## CONSIGNE
Pouvez-vous extraire de l'entretien avec Michelle Cazanove le passage qui va de "Au début oui." à "elles représentent 30%.", sans y changer un mot ?

Elle a été la première femme sous-préfète de Saintes, nommée en mai 2012, après avoir occupé le même poste à Langon. Cette personnalité rigoureuse et ferme, comme l'exige la fonction, a toujours été empreinte de naturel. Grande, le regard franc, pas snob, Michelle Cazanove a gardé de ses origines toulousaines un accent qui donne à ses conversations une intonation chantante. Attentive aux autres, soucieuse de l'environnement qui l'entoure, cette humaniste ne pouvait qu'apprécier la Saintonge, région de la façade atlantique qui conjugue la tolérance et l'esprit d'entreprise. A l'heure de la retraite, qu'elle prend dans le département de l'Aude, elle revient sur sa vie professionnelle. Lors du dernier conseil départemental, à La Rochelle, le président Dominique Bussereau a salué son travail ainsi que les élus qui l'ont côtoyée pendant quatre ans. 
Un page se tourne, mais elle restera active, à n'en pas douter. Pour l'instant, son successeur n'est pas encore connu. Le sous-préfet de Jonzac, Frédéric Poisot, assure l'intérim.

 
• Michelle Cazanove, quand vous étiez étudiante à Toulouse, pensiez-vous être un jour sous-préfète de Saintes ?

Non. Je remercie le hasard qui m'a fait prendre cette voie. Je suis issue d'une famille de commerçants. Mes grands-parents étaient boulangers. Nous ne sommes que deux fonctionnaires, ma sœur enseignante et moi-même. Mon mari travaille dans les travaux publics.

• Vous avez choisi d'être une femme au service de l'Etat. Sont-elles traitées différemment des hommes ?


Au début oui. Quand je suis entrée dans la carrière préfectorale, il y a dix-sept ans, le fait d'être une femme était plutôt favorable parce que nous n'étions pas nombreuses : le pourcentage de femmes devait être remonté ! Après non. Bien que les choses progressent vite, les femmes sont encore en sous-effectifs, elles représentent 30%.
Je n'ai jamais considéré qu'être une femme était une situation différente que d'être un homme ! C'est une question de caractère. Quand j'étais étudiante à Toulouse et que je prenais un café sur la place du Capitole, je n'étais ni différente, ni inférieure à mes camarades masculins. En revanche, je comprends que certaines femmes puissent avoir un autre sentiment.

• Comment les élus saintongeais vous ont-ils accueillie ?

A tous ces messieurs, j'ai rappelé qu'on disait "Madame la sous-préfète" et non "Madame le sous-préfet" ! Ce n'est pas forcément joli à l'oreille, mais à partir du moment où ce terme est entré en usage et pour bien montrer qu'il y a des femmes dans la fonction, je tiens à ce qu'il soit utilisé. En ce qui concerne mes relations avec les élus, je n'ai jamais rencontré de problème. J'ai le sens de l'humour et je sais que mes jeunes collègues sont armées contre les éventuelles réflexions !

Items issus d'une collection
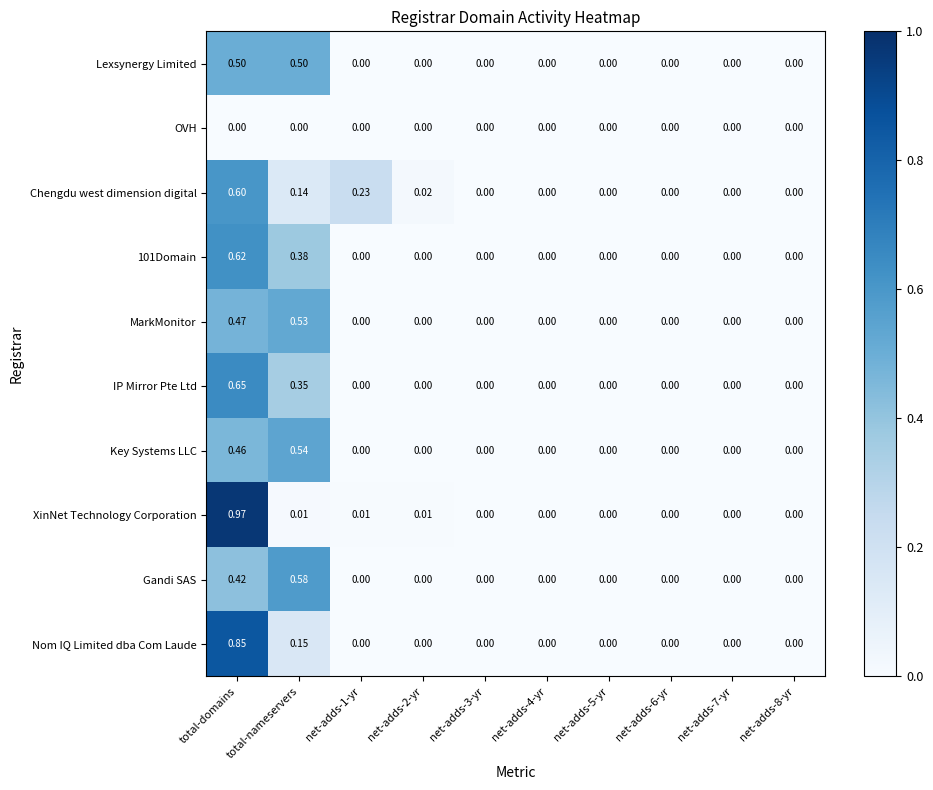

At which category is the sum across all series the highest?

total-domains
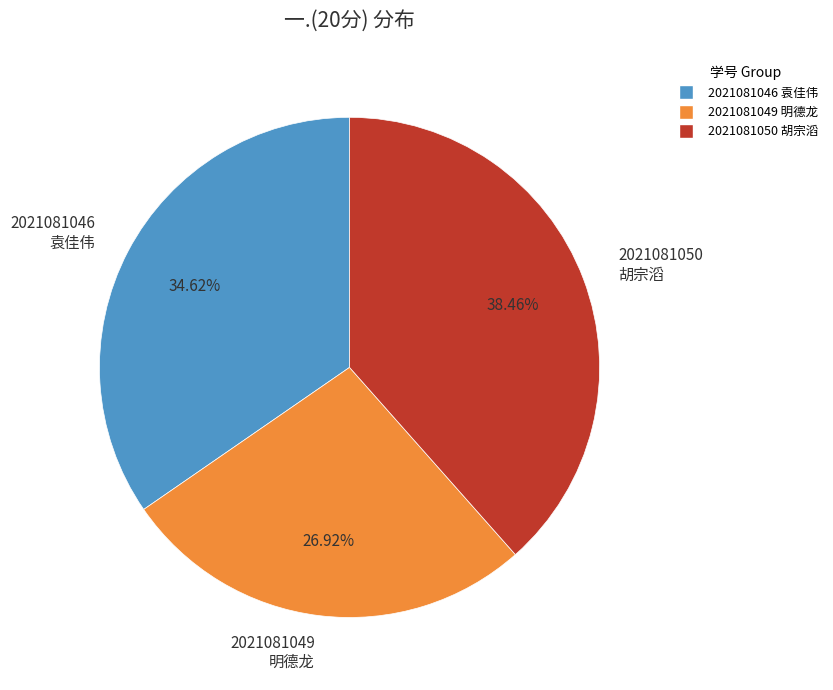

Is 2021081049 明德龙 the majority of the pie?

No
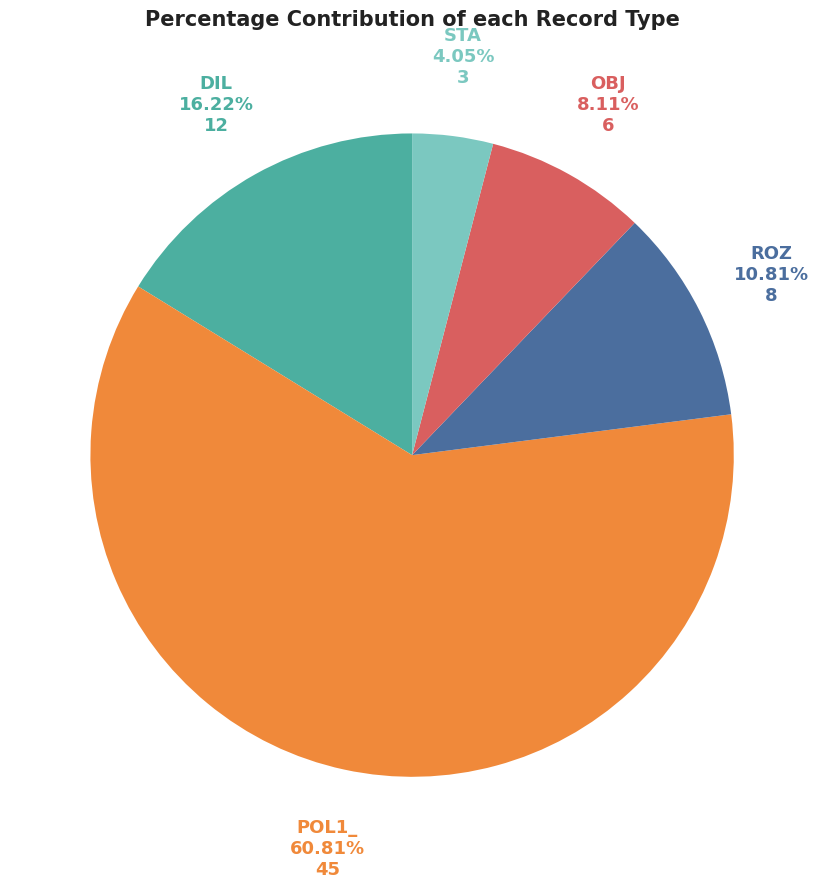

Does OBJ represent more than half of the total?

No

## RÉSULTAT
Au début oui. Quand je suis entrée dans la carrière préfectorale, il y a dix-sept ans, le fait d'être une femme était plutôt favorable parce que nous n'étions pas nombreuses : le pourcentage de femmes devait être remonté ! Après non. Bien que les choses progressent vite, les femmes sont encore en sous-effectifs, elles représentent 30%.